The Player Queen's Wife showed Reynolds at the height of his nerve. 'On Entering the Aviary' wittily acknowledges becoming one of the Faber poets, albeit as an 'awkward fledgling': 'Though the plarkin/ is of a great and wry beauty, / the roost is ruled/ by thughes'. Other poems, 'Baudelaire's Pipe' and 'Auden Hotel', also comment on writers' art and lives. The book includes 'Rorschach Writing' a lengthy poem displaying his trait of viewing with a detached forensic eye, which won the 1985 Arvon Prize, apparently inspired by his student gap year as a porter in a mental hospital. A sequence of love poems concludes the book, notably 'Tone Poem' (punning on the name of his Norwegian girlfriend) and 'Thirteen Days in a Northern City': 'In your bed, we sleep tighter/ than fossils in stone'. In these poems, conspicuously echoing Ovid's Metamorphoses, changing from one thing to become another, the love object is a horse, a tree, a constellation of stars, a fish. By The Oslo Tram (1991), the affair is in full flow, and in the title poem the lovers are transformed into a tram, imagining her 'reincarnated/ on my front seat'. The poet wishes that 'I was as fluent in Norwegian/ as your tongue is/ in my mouth'. These are celebratory; of their love, and of their upward social mobility, 'Oliver and Tone have moved to Chelsea'.

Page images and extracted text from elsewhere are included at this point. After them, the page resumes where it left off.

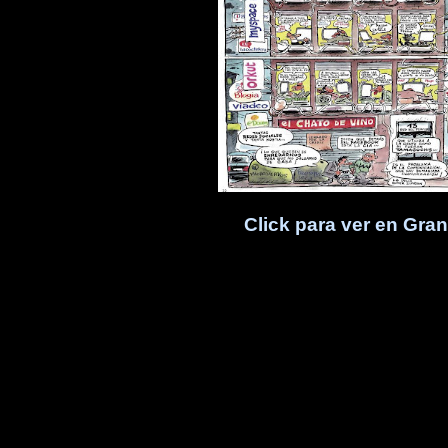
Click para ver en Gra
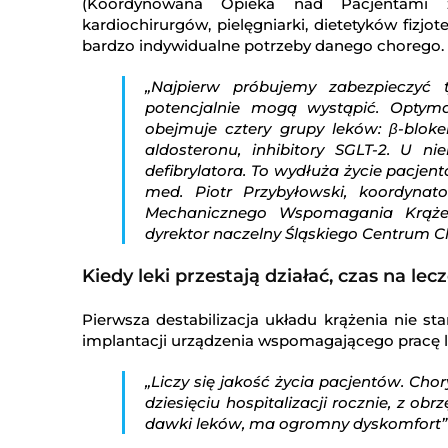
(Koordynowana Opieka nad Pacjentami z
kardiochirurgów, pielęgniarki, dietetyków fizj
bardzo indywidualne potrzeby danego chorego.
„Najpierw próbujemy zabezpieczyć
potencjalnie mogą wystąpić. Optyma
obejmuje cztery grupy leków: β-bloker
aldosteronu, inhibitory SGLT-2. U ni
defibrylatora. To wydłuża życie pacjen
med. Piotr Przybyłowski, koordynator
Mechanicznego Wspomagania Krążen
dyrektor naczelny Śląskiego Centrum C
Kiedy leki przestają działać, czas na le
Pierwsza destabilizacja układu krążenia nie st
implantacji urządzenia wspomagającego pracę 
„Liczy się jakość życia pacjentów. Ch
dziesięciu hospitalizacji rocznie, z 
dawki leków, ma ogromny dyskomfort” –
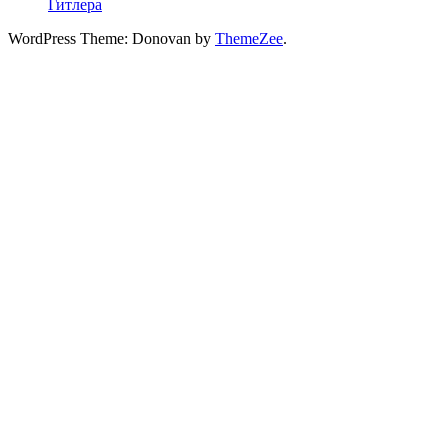
Гитлера
WordPress Theme: Donovan by
ThemeZee
.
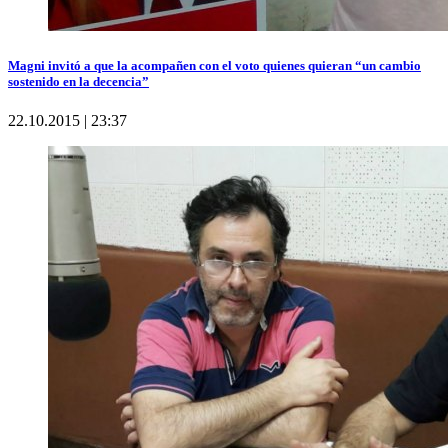
Magni invitó a que la acompañen con el voto quienes quieran “un cambio
sostenido en la decencia”
22.10.2015 | 23:37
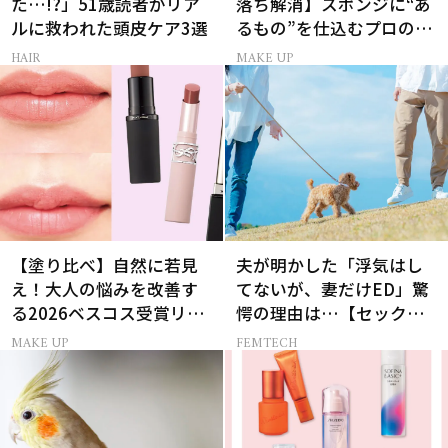
た…!?」51歳読者がリア
落ち解消】スポンジに“あ
ルに救われた頭皮ケア3選
るもの”を仕込むプロの超
簡単メイクテク
HAIR
MAKE UP
【塗り比べ】自然に若見
夫が明かした「浮気はし
え！大人の悩みを改善す
てないが、妻だけED」驚
る2026ベスコス受賞リッ
愕の理由は…【セックス
プTOP3
レス AND THE CITY -女た
MAKE UP
FEMTECH
ちの告白-】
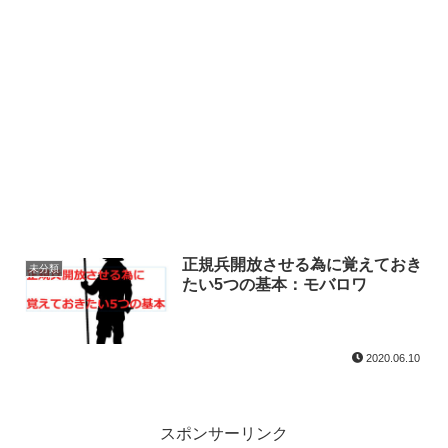
正規兵開放させる為に覚えておき
未分類
たい5つの基本：モバロワ
2020.06.10
スポンサーリンク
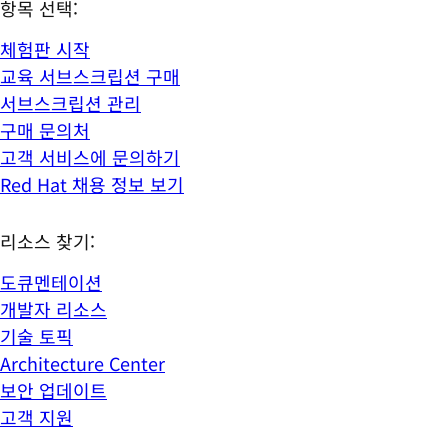
항목 선택:
체험판 시작
교육 서브스크립션 구매
서브스크립션 관리
구매 문의처
고객 서비스에 문의하기
Red Hat 채용 정보 보기
리소스 찾기:
도큐멘테이션
개발자 리소스
기술 토픽
Architecture Center
보안 업데이트
고객 지원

Eight years later, with his most recent collection Almost, Reynolds became a poet of deeper, even agonised feeling. Most of the poems are of impending and actual loss, going over and over again what soured their relationship. An opening four-line palinode ('What I wrote was untrue') sets the tone, bitter and bewildered, and seems to retract his previous love poems. The book is, however, highly organised, so that a central sequence of fraught and emotional poems contrasts with short sardonic ones such as 'Caveat': 'Lovers are often blind. / And Poets lie on oath. / You're in a double bind/ Trusting those who are both'. 'The Gap' and 'The Abridgement' are poems of despair. But sensuality takes hold as the love nears its end: 'nothing between us then but a shimmering of sweat, / paused above me…' (Elegiacs, Almost'). The most moving of these poems is 'The Almost': 'our bedside candle is the wavering doubt/ lovemaking left us too tired to blow out'. It takes off from an intended gift to her, (a reproduction Rembrandt drawing which forms the cover), and its ends by seeing in the background a figure 'anonymous to myself, self-doubting, an unfilled outline'. But Reynolds' formal panache hasn't deserted him: 'The Usual' is a fine elegy, organised in sections that correspond to the first half of the Welsh alphabet. 'Well' is a long thin poem that looks like - a well. Almost is - almost - his best collection, and certainly his most deeply felt. Yet, like Reynolds' work as a whole, undeniable virtuosity nevertheless leave one with mixed feelings, a sense of something unfulfilled.